• **COMPITI DA SVOLGERE**:
**1.** Rispondi alle seguenti domande sul brano su Sartori.
(a) Da quale capitolo riprende la sintesi?
(b) Secondo Sartori, quali ineguaglianze vengono superate dal mercato?
(c) Qual è il titolo del sottocapitolo in cui Sartori arriva a un piccolo paradosso?
**2.** Trasforma in un elenco puntato il paragrafo del brano su Sartori che inizia con "Successivamente Sartori spiega", conservandone i fatti principali.
**3.** Prosegui il brano su Sartori a partire dalla citazione del paradosso con cui si chiude.

• **BRANO FORNITO**:
☆ ☆ ☆ ☆ ☆

Indietro su Sartori (7b/??)

[E] Attenzione! Per la comprensione di questo pezzo è necessaria la lettura della mia Epitome (V. 1.9.0 "Dolore").

Premetto che qualche giorno fa ho pensato “e chi…!” e ho ripreso la lettura di “Democrazia cosa è” senza attendere di rimettermi in pari con questa sintesi.
Oltretutto quello che ho iniziato è l’ultimo capitolo ma dopo di esso c’è una corposa appendice che sembra essere interessante: l’idea è quella di concludere questa serie, obiettivamente piuttosto strascicata, col capitolo che sto leggendo. Se poi trovassi degli spunti particolarmente interessanti nelle appendici ci farò allora dei pezzi a parte.

Oggi riprendo dal capitolo XII ma invece di soffermarmi su tutte le mie note mi limiterò ai due o tre passaggi che avevo particolarmente evidenziato. Dovrebbe venirne fuori un pezzo più breve e, spero, interessante.

La prima nota “importante” riguarda una differenza di giudizio sul “mercato” con Sartori.
Sartori afferma che il mercato supera le ineguaglianze di nascita e di ceto: è vero ma non lo vedo come un merito del mercato in quanto tale ma di un’evoluzione della “struttura di base” istituzionale.
Successivamente Sartori spiega che il mercato favorisce il merito e non le uguaglianze: qui bisogna capire da che prospettiva si intende questa affermazione. Se si parla delle aziende che competono fra loro allora, forse, viene premiato il merito (ma subentrano tanti altri fattori che potrebbero distorcere o addirittura ribaltare questa visione semplicistica); se invece ci si riferisce ai consumatori e chi ha più merito ha semplicemente più denaro da spendere allora il limite del sistema è ovvio. Anche semplicemente ricordando che il denaro genera denaro e non può quindi essere considerato una misura equa del merito (*1).
Insomma in questa liquidazione delle critiche al mercato mi pare che Sartori sia un po’ assertivo e semplicistico nelle sue argomentazioni…

La seconda nota evidenziata reca in realtà l’appunto “dovrei rifletterci un po’...” ma ormai riassumo la questione. Nel sottocapitolo intitolato “Individualismo, collettivismo e valore-lavoro” Sartori arriva a un piccolo paradosso: «[…] il paradosso sussiste: Marx è inconsapevolmente individualista, e il mercato è, senza intenderlo, collettivista.» (*2)

☆ ☆ ☆ ☆ ☆

• **MATERIALE FORNITO**:
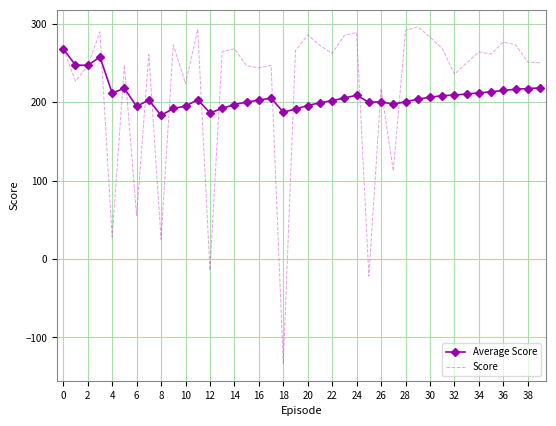

List the series in order of their peak value, highest first.

Score, Average Score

☆ ☆ ☆ ☆ ☆

• **RISPOSTE AI COMPITI**:
**1.**
(a) Dal capitolo XII.
(b) Le ineguaglianze di nascita e di ceto.
(c) "Individualismo, collettivismo e valore-lavoro".

**2.**
- Sartori afferma che il mercato favorisce il merito e non le uguaglianze.
- Il senso di questa affermazione dipende dalla prospettiva da cui la si intende.
- Nella competizione tra aziende forse viene premiato il merito, ma molti altri fattori possono distorcere o addirittura ribaltare questa visione semplicistica.
- Se ci si riferisce ai consumatori, e chi ha più merito ha semplicemente più denaro da spendere, il limite del sistema è ovvio.
- Il denaro genera denaro e quindi non può essere considerato una misura equa del merito.

**3.**
Le argomentazioni sono:
1. il mercato sfrutta il lavoratore (pagandolo meno del valore che produce) a beneficio dei consumatori (che pagano meno per i prodotti che acquistano) ed è per questo collettivistico.
2. Marx tutelando i singoli meno abili (puniti invece dal mercato) è individualista (*3).

Ma, che dire, il paradosso è divertente ma mi pare piuttosto forzato: in particolare il mercato sfrutta il lavoratore per massimizzare i profitti piuttosto che per abbassare i prezzi per i consumatori. Sì, a volte la competizione delle varie aziende fra loro può portare benefici ai consumatori ma si tratta di un effetto collaterale e non dell’essenza del mercato. Altrettanto e forse più spesso il grande monopolio si approfitta della propria forza per “spremere” i consumatori il più possibile.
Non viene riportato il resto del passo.